Guillaume Moschini's painting is unique in that it approaches volume through flat tints. Colored traces unfold on large cotton canvases and on blocks of raw paper, covering their entire surface or almost. They intersect, sometimes collide, producing the illusion of a movement introduced into the static object. Here a block stands out, there another pitches, on the point of unhooking itself from the board. This tension causes the tasty impression that behind the suspended symmetry of the colored forms, there is an open horizon, a disorder in the apparent order. However, the subject is nothing other than colour, alternately organic and mineral, it reigns supreme over the forms – reduced to simple flat tints. Trained at the School of Fine Arts in Nîmes where he followed the notable teaching of Claude Viallat, Guillaume Moschini inscribes his work in the filiation of artistic currents from different horizons, such as minimalism, abstract expressionism or the Supports movement /Surfaces. If these multiple heritages are immediately called upon, it is to situate the importance he gives to painting as an autonomous object. She represents nothing but herself.

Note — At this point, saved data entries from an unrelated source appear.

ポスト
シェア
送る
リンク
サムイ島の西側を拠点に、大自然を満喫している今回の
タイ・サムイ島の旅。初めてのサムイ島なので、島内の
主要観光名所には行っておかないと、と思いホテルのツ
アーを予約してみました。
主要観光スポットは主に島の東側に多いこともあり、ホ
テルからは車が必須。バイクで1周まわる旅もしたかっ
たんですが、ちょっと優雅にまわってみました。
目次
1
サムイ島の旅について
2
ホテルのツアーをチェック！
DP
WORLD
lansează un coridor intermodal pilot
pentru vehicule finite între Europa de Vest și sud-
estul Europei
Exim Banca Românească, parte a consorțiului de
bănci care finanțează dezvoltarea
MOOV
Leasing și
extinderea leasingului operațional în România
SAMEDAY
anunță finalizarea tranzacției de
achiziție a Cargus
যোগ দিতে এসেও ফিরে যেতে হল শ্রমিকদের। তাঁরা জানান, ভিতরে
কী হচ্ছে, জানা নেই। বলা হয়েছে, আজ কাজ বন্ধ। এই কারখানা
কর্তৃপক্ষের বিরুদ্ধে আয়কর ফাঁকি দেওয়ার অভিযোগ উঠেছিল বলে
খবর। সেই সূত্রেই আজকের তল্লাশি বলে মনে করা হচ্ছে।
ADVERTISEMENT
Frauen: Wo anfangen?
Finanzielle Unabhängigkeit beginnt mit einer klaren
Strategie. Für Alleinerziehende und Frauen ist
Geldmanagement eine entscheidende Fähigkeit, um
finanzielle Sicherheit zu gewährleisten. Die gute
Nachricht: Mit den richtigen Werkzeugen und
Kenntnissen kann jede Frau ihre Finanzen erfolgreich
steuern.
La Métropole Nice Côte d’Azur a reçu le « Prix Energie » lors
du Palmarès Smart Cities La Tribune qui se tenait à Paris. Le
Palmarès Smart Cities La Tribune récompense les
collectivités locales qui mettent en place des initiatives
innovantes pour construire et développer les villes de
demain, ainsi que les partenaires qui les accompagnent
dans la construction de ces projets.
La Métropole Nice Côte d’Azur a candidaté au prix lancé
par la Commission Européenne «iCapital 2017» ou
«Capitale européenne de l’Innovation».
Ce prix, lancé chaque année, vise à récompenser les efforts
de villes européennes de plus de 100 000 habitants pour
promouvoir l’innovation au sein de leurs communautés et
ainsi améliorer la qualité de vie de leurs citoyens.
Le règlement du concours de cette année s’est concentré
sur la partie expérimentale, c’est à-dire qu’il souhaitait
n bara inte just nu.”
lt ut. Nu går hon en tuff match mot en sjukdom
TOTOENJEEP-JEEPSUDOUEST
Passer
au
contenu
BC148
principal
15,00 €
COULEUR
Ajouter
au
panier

Guillaume Moschini has this desire to capture the expression of “pure color”. That of capturing the internal strength of pigments, with a single watchword: painting paint. Freed from any objective context, it leaves the viewer free to project their intuitions onto it. It does not illustrate nature, but can evoke the oscillations of the rock, the possible mutations of the mineral, its slow growth and decay. To succeed in producing this effect, the artist uses notions specific to the field of music: repetition, rhythm and vibration. In each series, he declines with a barely utterable gesture forms and primary colors, showing the successive balance of their hues and their depths. Don't we say that painting vibrates, that it reveals the invisible? If we give in to this idea, all of his work reveals the internal trembling of color. She looks at herself and listens to herself like a muffled ballet of mineral colors.